_INFORMATION SHOWN_.
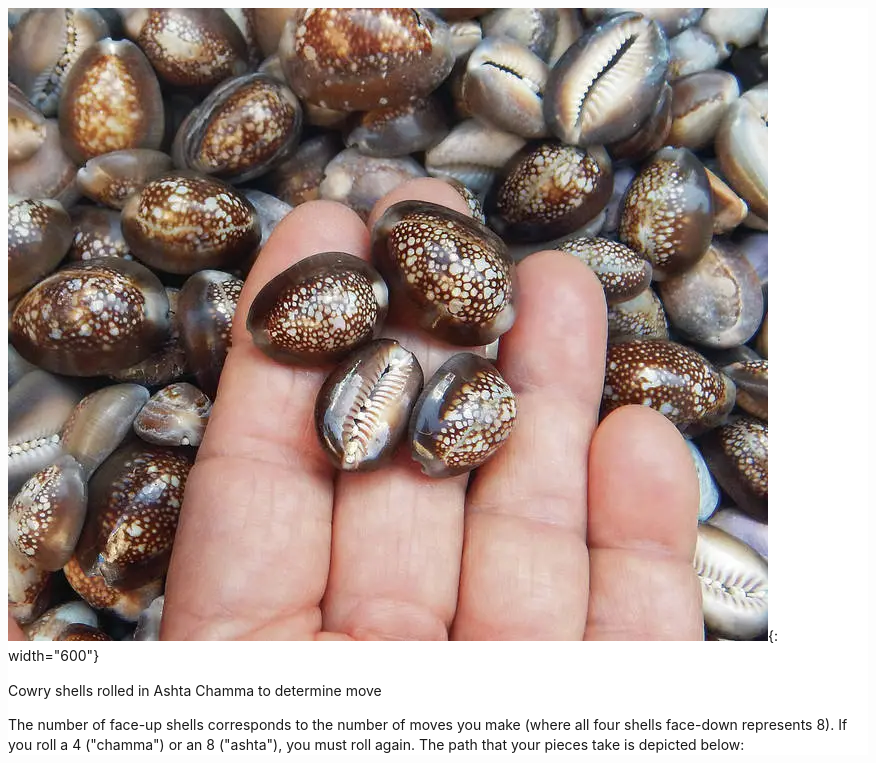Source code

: ![Cowry shells rolled in Ashta Chamma to determine move](/images/ashta-chamma/shells.png){: width="600"}
<p class='caption'>
Cowry shells rolled in Ashta Chamma to determine move
</p>

The number of face-up shells corresponds to the number of moves you make (where all four shells face-down represents 8). If you roll a 4 ("chamma") or an 8 ("ashta"), you must roll again. The path that your pieces take is depicted below:
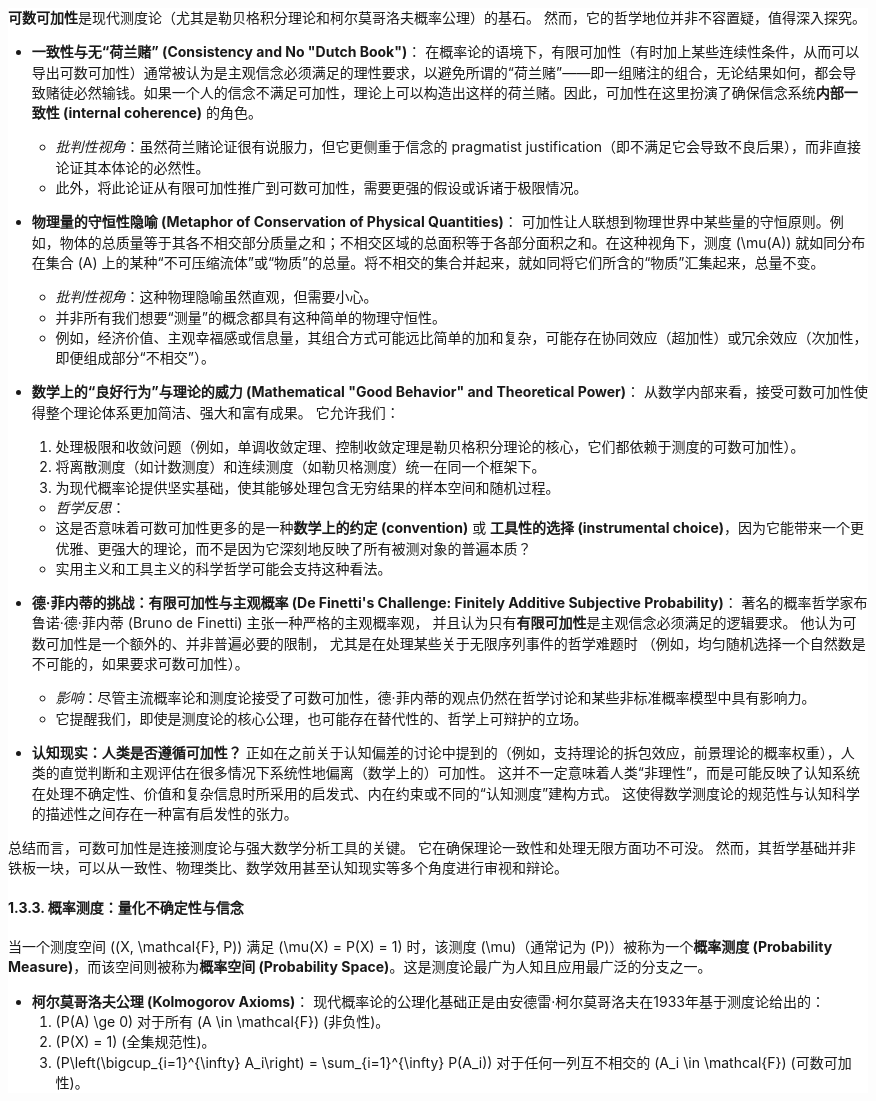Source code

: **可数可加性**是现代测度论（尤其是勒贝格积分理论和柯尔莫哥洛夫概率公理）的基石。
然而，它的哲学地位并非不容置疑，值得深入探究。

- **一致性与无“荷兰赌” (Consistency and No "Dutch Book")**：
    在概率论的语境下，有限可加性（有时加上某些连续性条件，从而可以导出可数可加性）通常被认为是主观信念必须满足的理性要求，以避免所谓的“荷兰赌”——即一组赌注的组合，无论结果如何，都会导致赌徒必然输钱。如果一个人的信念不满足可加性，理论上可以构造出这样的荷兰赌。因此，可加性在这里扮演了确保信念系统**内部一致性 (internal coherence)** 的角色。
  - *批判性视角*：虽然荷兰赌论证很有说服力，但它更侧重于信念的 pragmatist justification（即不满足它会导致不良后果），而非直接论证其本体论的必然性。
  - 此外，将此论证从有限可加性推广到可数可加性，需要更强的假设或诉诸于极限情况。

- **物理量的守恒性隐喻 (Metaphor of Conservation of Physical Quantities)**：
    可加性让人联想到物理世界中某些量的守恒原则。例如，物体的总质量等于其各不相交部分质量之和；不相交区域的总面积等于各部分面积之和。在这种视角下，测度 \(\mu(A)\) 就如同分布在集合 \(A\) 上的某种“不可压缩流体”或“物质”的总量。将不相交的集合并起来，就如同将它们所含的“物质”汇集起来，总量不变。
  - *批判性视角*：这种物理隐喻虽然直观，但需要小心。
  - 并非所有我们想要“测量”的概念都具有这种简单的物理守恒性。
  - 例如，经济价值、主观幸福感或信息量，其组合方式可能远比简单的加和复杂，可能存在协同效应（超加性）或冗余效应（次加性，即便组成部分“不相交”）。

- **数学上的“良好行为”与理论的威力 (Mathematical "Good Behavior" and Theoretical Power)**：
    从数学内部来看，接受可数可加性使得整个理论体系更加简洁、强大和富有成果。
    它允许我们：
    1. 处理极限和收敛问题（例如，单调收敛定理、控制收敛定理是勒贝格积分理论的核心，它们都依赖于测度的可数可加性）。
    2. 将离散测度（如计数测度）和连续测度（如勒贝格测度）统一在同一个框架下。
    3. 为现代概率论提供坚实基础，使其能够处理包含无穷结果的样本空间和随机过程。
  - *哲学反思*：
  - 这是否意味着可数可加性更多的是一种**数学上的约定 (convention)** 或 **工具性的选择 (instrumental choice)**，因为它能带来一个更优雅、更强大的理论，而不是因为它深刻地反映了所有被测对象的普遍本质？
  - 实用主义和工具主义的科学哲学可能会支持这种看法。

- **德·菲内蒂的挑战：有限可加性与主观概率 (De Finetti's Challenge: Finitely Additive Subjective Probability)**：
    著名的概率哲学家布鲁诺·德·菲内蒂 (Bruno de Finetti) 主张一种严格的主观概率观，
    并且认为只有**有限可加性**是主观信念必须满足的逻辑要求。
    他认为可数可加性是一个额外的、并非普遍必要的限制，
    尤其是在处理某些关于无限序列事件的哲学难题时
    （例如，均匀随机选择一个自然数是不可能的，如果要求可数可加性）。
  - *影响*：尽管主流概率论和测度论接受了可数可加性，德·菲内蒂的观点仍然在哲学讨论和某些非标准概率模型中具有影响力。
  - 它提醒我们，即使是测度论的核心公理，也可能存在替代性的、哲学上可辩护的立场。

- **认知现实：人类是否遵循可加性？**
    正如在之前关于认知偏差的讨论中提到的（例如，支持理论的拆包效应，前景理论的概率权重），人类的直觉判断和主观评估在很多情况下系统性地偏离（数学上的）可加性。
    这并不一定意味着人类“非理性”，而是可能反映了认知系统在处理不确定性、价值和复杂信息时所采用的启发式、内在约束或不同的“认知测度”建构方式。
    这使得数学测度论的规范性与认知科学的描述性之间存在一种富有启发性的张力。

总结而言，可数可加性是连接测度论与强大数学分析工具的关键。
它在确保理论一致性和处理无限方面功不可没。
然而，其哲学基础并非铁板一块，可以从一致性、物理类比、数学效用甚至认知现实等多个角度进行审视和辩论。

#### 1.3.3. 概率测度：量化不确定性与信念

当一个测度空间 \((X, \mathcal{F}, P)\) 满足 \(\mu(X) = P(X) = 1\) 时，该测度 \(\mu\)（通常记为 \(P\)）被称为一个**概率测度 (Probability Measure)**，而该空间则被称为**概率空间 (Probability Space)**。这是测度论最广为人知且应用最广泛的分支之一。

- **柯尔莫哥洛夫公理 (Kolmogorov Axioms)**：
    现代概率论的公理化基础正是由安德雷·柯尔莫哥洛夫在1933年基于测度论给出的：
    1. \(P(A) \ge 0\) 对于所有 \(A \in \mathcal{F}\) (非负性)。
    2. \(P(X) = 1\) (全集规范性)。
    3. \(P\left(\bigcup_{i=1}^{\infty} A_i\right) = \sum_{i=1}^{\infty} P(A_i)\) 对于任何一列互不相交的 \(A_i \in \mathcal{F}\) (可数可加性)。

_YOUR INSTRUCTIONS_.
Output the whole listing without change. Any picture is to be left out.

_SOLVED EXERCISE_.
Source code

: ![Cowry shells rolled in Ashta Chamma to determine move](/images/ashta-chamma/shells.png){: width="600"}
<p class='caption'>
Cowry shells rolled in Ashta Chamma to determine move
</p>

The number of face-up shells corresponds to the number of moves you make (where all four shells face-down represents 8). If you roll a 4 ("chamma") or an 8 ("ashta"), you must roll again. The path that your pieces take is depicted below:
Source code

: **可数可加性**是现代测度论（尤其是勒贝格积分理论和柯尔莫哥洛夫概率公理）的基石。
然而，它的哲学地位并非不容置疑，值得深入探究。

- **一致性与无“荷兰赌” (Consistency and No "Dutch Book")**：
    在概率论的语境下，有限可加性（有时加上某些连续性条件，从而可以导出可数可加性）通常被认为是主观信念必须满足的理性要求，以避免所谓的“荷兰赌”——即一组赌注的组合，无论结果如何，都会导致赌徒必然输钱。如果一个人的信念不满足可加性，理论上可以构造出这样的荷兰赌。因此，可加性在这里扮演了确保信念系统**内部一致性 (internal coherence)** 的角色。
  - *批判性视角*：虽然荷兰赌论证很有说服力，但它更侧重于信念的 pragmatist justification（即不满足它会导致不良后果），而非直接论证其本体论的必然性。
  - 此外，将此论证从有限可加性推广到可数可加性，需要更强的假设或诉诸于极限情况。

- **物理量的守恒性隐喻 (Metaphor of Conservation of Physical Quantities)**：
    可加性让人联想到物理世界中某些量的守恒原则。例如，物体的总质量等于其各不相交部分质量之和；不相交区域的总面积等于各部分面积之和。在这种视角下，测度 \(\mu(A)\) 就如同分布在集合 \(A\) 上的某种“不可压缩流体”或“物质”的总量。将不相交的集合并起来，就如同将它们所含的“物质”汇集起来，总量不变。
  - *批判性视角*：这种物理隐喻虽然直观，但需要小心。
  - 并非所有我们想要“测量”的概念都具有这种简单的物理守恒性。
  - 例如，经济价值、主观幸福感或信息量，其组合方式可能远比简单的加和复杂，可能存在协同效应（超加性）或冗余效应（次加性，即便组成部分“不相交”）。

- **数学上的“良好行为”与理论的威力 (Mathematical "Good Behavior" and Theoretical Power)**：
    从数学内部来看，接受可数可加性使得整个理论体系更加简洁、强大和富有成果。
    它允许我们：
    1. 处理极限和收敛问题（例如，单调收敛定理、控制收敛定理是勒贝格积分理论的核心，它们都依赖于测度的可数可加性）。
    2. 将离散测度（如计数测度）和连续测度（如勒贝格测度）统一在同一个框架下。
    3. 为现代概率论提供坚实基础，使其能够处理包含无穷结果的样本空间和随机过程。
  - *哲学反思*：
  - 这是否意味着可数可加性更多的是一种**数学上的约定 (convention)** 或 **工具性的选择 (instrumental choice)**，因为它能带来一个更优雅、更强大的理论，而不是因为它深刻地反映了所有被测对象的普遍本质？
  - 实用主义和工具主义的科学哲学可能会支持这种看法。

- **德·菲内蒂的挑战：有限可加性与主观概率 (De Finetti's Challenge: Finitely Additive Subjective Probability)**：
    著名的概率哲学家布鲁诺·德·菲内蒂 (Bruno de Finetti) 主张一种严格的主观概率观，
    并且认为只有**有限可加性**是主观信念必须满足的逻辑要求。
    他认为可数可加性是一个额外的、并非普遍必要的限制，
    尤其是在处理某些关于无限序列事件的哲学难题时
    （例如，均匀随机选择一个自然数是不可能的，如果要求可数可加性）。
  - *影响*：尽管主流概率论和测度论接受了可数可加性，德·菲内蒂的观点仍然在哲学讨论和某些非标准概率模型中具有影响力。
  - 它提醒我们，即使是测度论的核心公理，也可能存在替代性的、哲学上可辩护的立场。

- **认知现实：人类是否遵循可加性？**
    正如在之前关于认知偏差的讨论中提到的（例如，支持理论的拆包效应，前景理论的概率权重），人类的直觉判断和主观评估在很多情况下系统性地偏离（数学上的）可加性。
    这并不一定意味着人类“非理性”，而是可能反映了认知系统在处理不确定性、价值和复杂信息时所采用的启发式、内在约束或不同的“认知测度”建构方式。
    这使得数学测度论的规范性与认知科学的描述性之间存在一种富有启发性的张力。

总结而言，可数可加性是连接测度论与强大数学分析工具的关键。
它在确保理论一致性和处理无限方面功不可没。
然而，其哲学基础并非铁板一块，可以从一致性、物理类比、数学效用甚至认知现实等多个角度进行审视和辩论。

#### 1.3.3. 概率测度：量化不确定性与信念

当一个测度空间 \((X, \mathcal{F}, P)\) 满足 \(\mu(X) = P(X) = 1\) 时，该测度 \(\mu\)（通常记为 \(P\)）被称为一个**概率测度 (Probability Measure)**，而该空间则被称为**概率空间 (Probability Space)**。这是测度论最广为人知且应用最广泛的分支之一。

- **柯尔莫哥洛夫公理 (Kolmogorov Axioms)**：
    现代概率论的公理化基础正是由安德雷·柯尔莫哥洛夫在1933年基于测度论给出的：
    1. \(P(A) \ge 0\) 对于所有 \(A \in \mathcal{F}\) (非负性)。
    2. \(P(X) = 1\) (全集规范性)。
    3. \(P\left(\bigcup_{i=1}^{\infty} A_i\right) = \sum_{i=1}^{\infty} P(A_i)\) 对于任何一列互不相交的 \(A_i \in \mathcal{F}\) (可数可加性)。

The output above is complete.